I would like to draw your attention to an often overlooked fallacy: the sunk cost fallacy. This fallacy we see most often in business and economics. For example, a huge corporation spends $1 million developing a new product, but halfway through the development realize the market has changed and the product is going to be a huge failure. Instead of stopping while they’re ahead, the company completes the development of the product, spending another $1 million in the process, and launches. The product is, as they predicted, a flop and they recoup only a fraction of the money they spent. The company in this example lost a great deal of money because they were unwilling to acknowledge that the money they had already spent was gone, for better or for worse, and instead of quitting while only slightly behind, they doubled down and lost even more money. If instead the company had stopped their development, they would have only “lost” $1 million, but at the same time would have “saved” $1 million in prospective costs. Instead, they opted to actually lose $2 million. The sunk cost fallacy is a pernicious one indeed, but it doesn’t need to take the form of a huge corporation with millions of dollars to spend. An individual can invoke the sunk cost fallacy to justify the completion of, say, mowing the lawn without having taken his Claritin because “Well, I’m almost done. Might as well finish it out” even when he knows he’ll regret it later. The sunk cost fallacy is an emotional response relying on “an overly optimistic probability bias” (a fancy way of saying ‘putting your mouth where your money is’) or a requisite of personal responsibility (‘I’ve already done this much, I might as well finish it out’).

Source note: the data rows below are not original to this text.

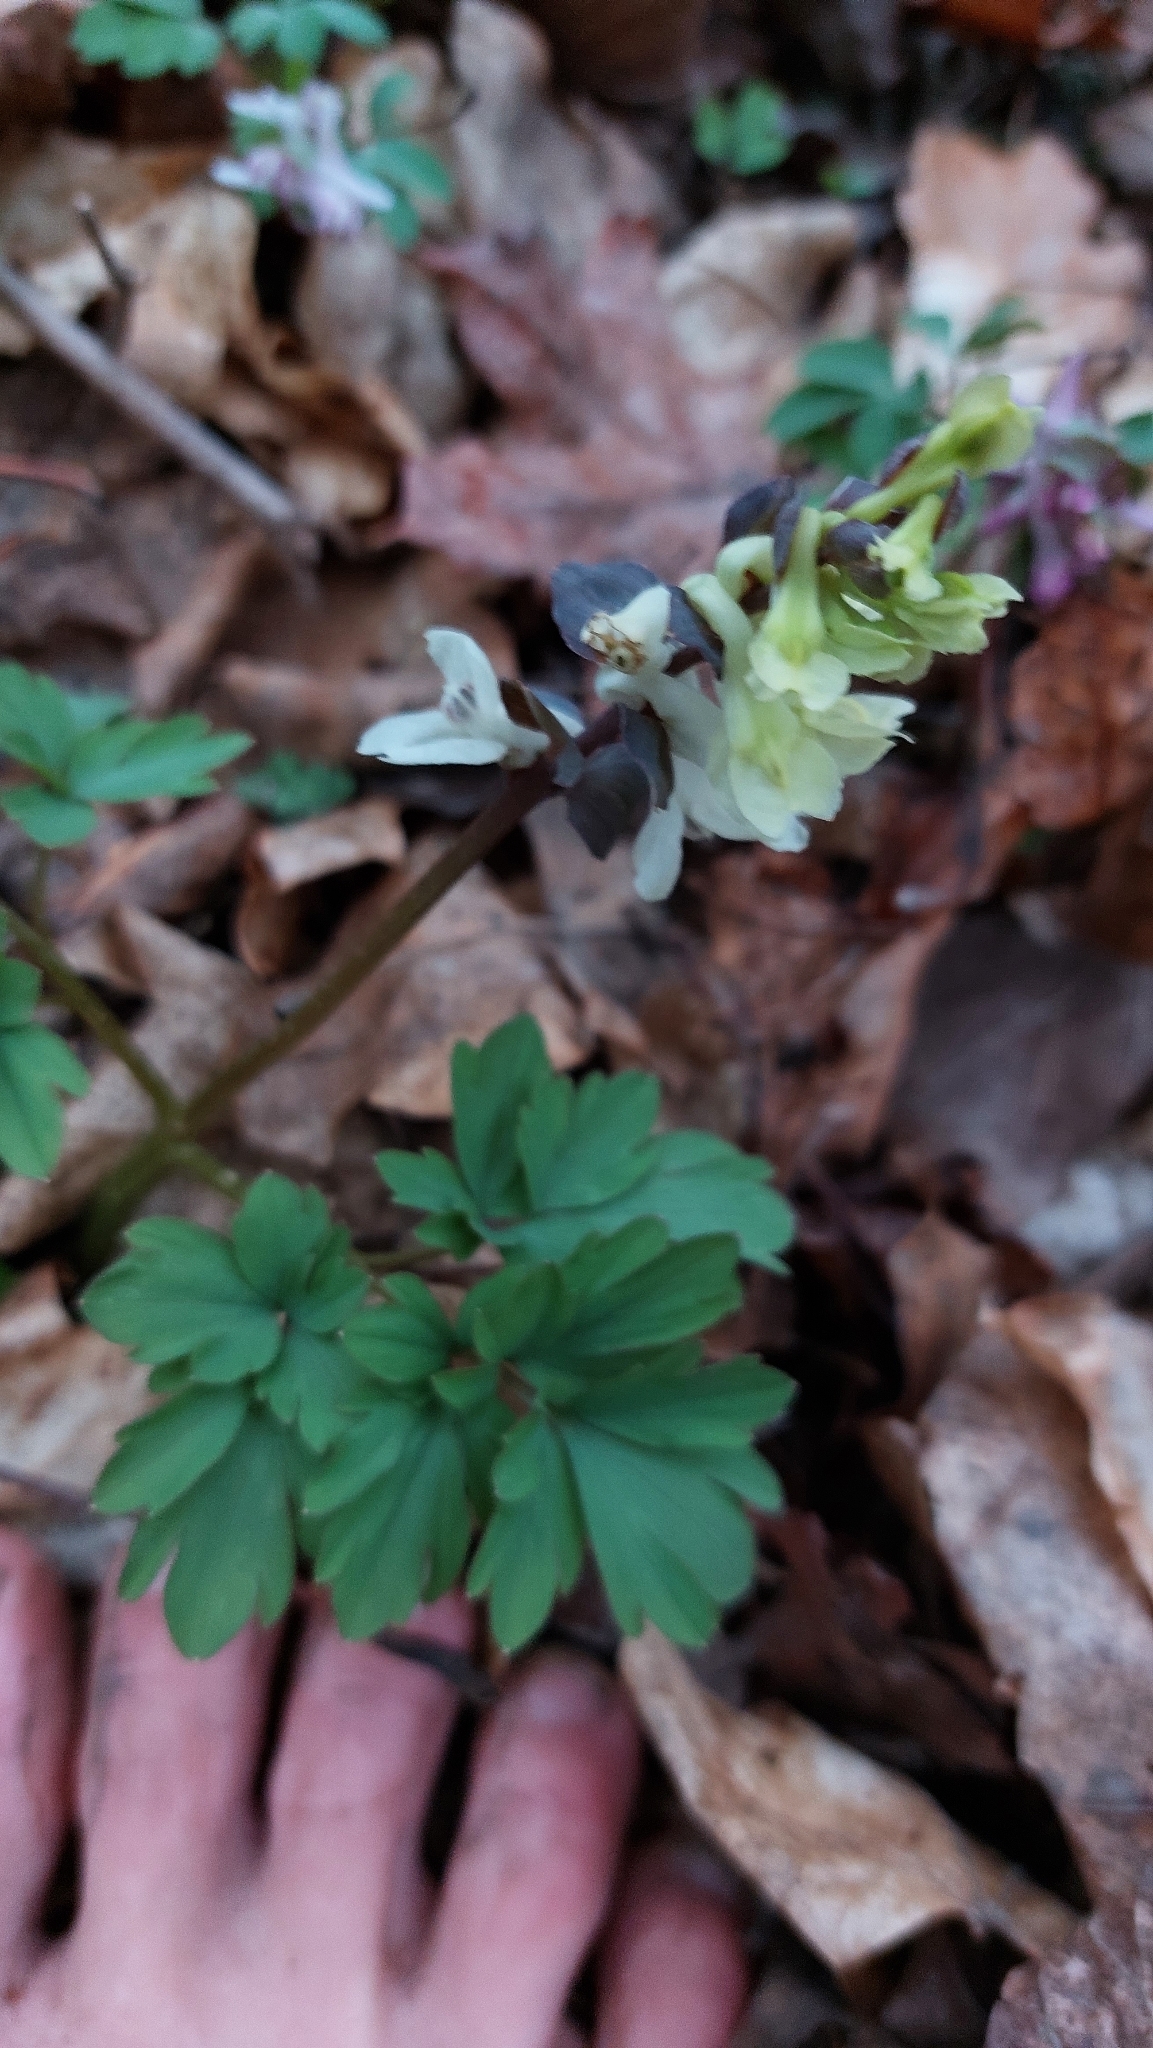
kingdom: Plantae
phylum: Tracheophyta
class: Magnoliopsida
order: Ranunculales
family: Papaveraceae
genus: Corydalis
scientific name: Corydalis cava
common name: Hollowroot
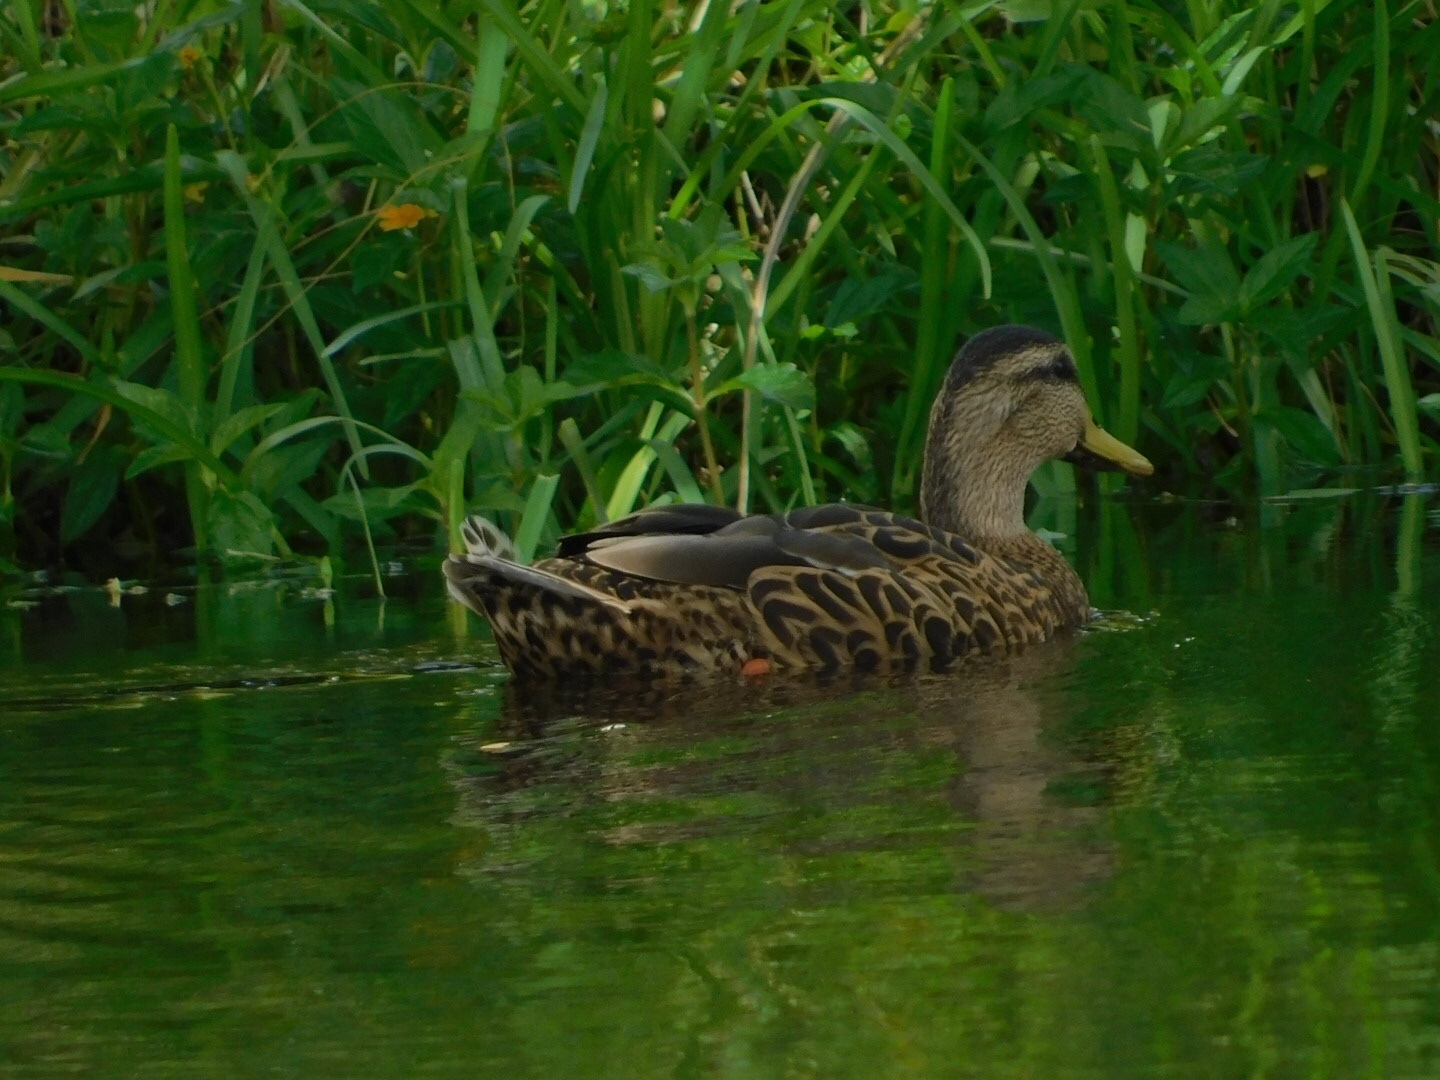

So how does this apply to the auction industry?  Over the past 20 years this industry has seen major advancements in software technologies.  Many business owners invested thousands of dollars into these tools only to find out that a year or two later something bigger, better and easier had hit the market.  Too many auctioneers now find themselves in the position of owning or subscribing to an outdated, failing toolset, but are afraid to make the switch to something new because of exactly what Cal pointed out, they don’t want to admit that an investment has been lost.  The broader software industry has responded to this by offering free and automatic upgrades which come with a cloud-based platform – like Wavebid 😉  As new developments occur, the user has access to them immediately.  No paid upgrades, or “latest versions,” just one evolving system benefitting the old and new alike.  The problem now is convincing those who are stuck in yesterday to move forward.

And so in his quirky philosophy-major way, Cal offers this humble advice, “It behooves the individual to closely examine all of his or her decisions to ensure the absence of irrational and emotional thinking. Business owners in particular must be very careful to avoid fallacies of logic as success does not come to those who believe harder, but rather to those who think more clearly.”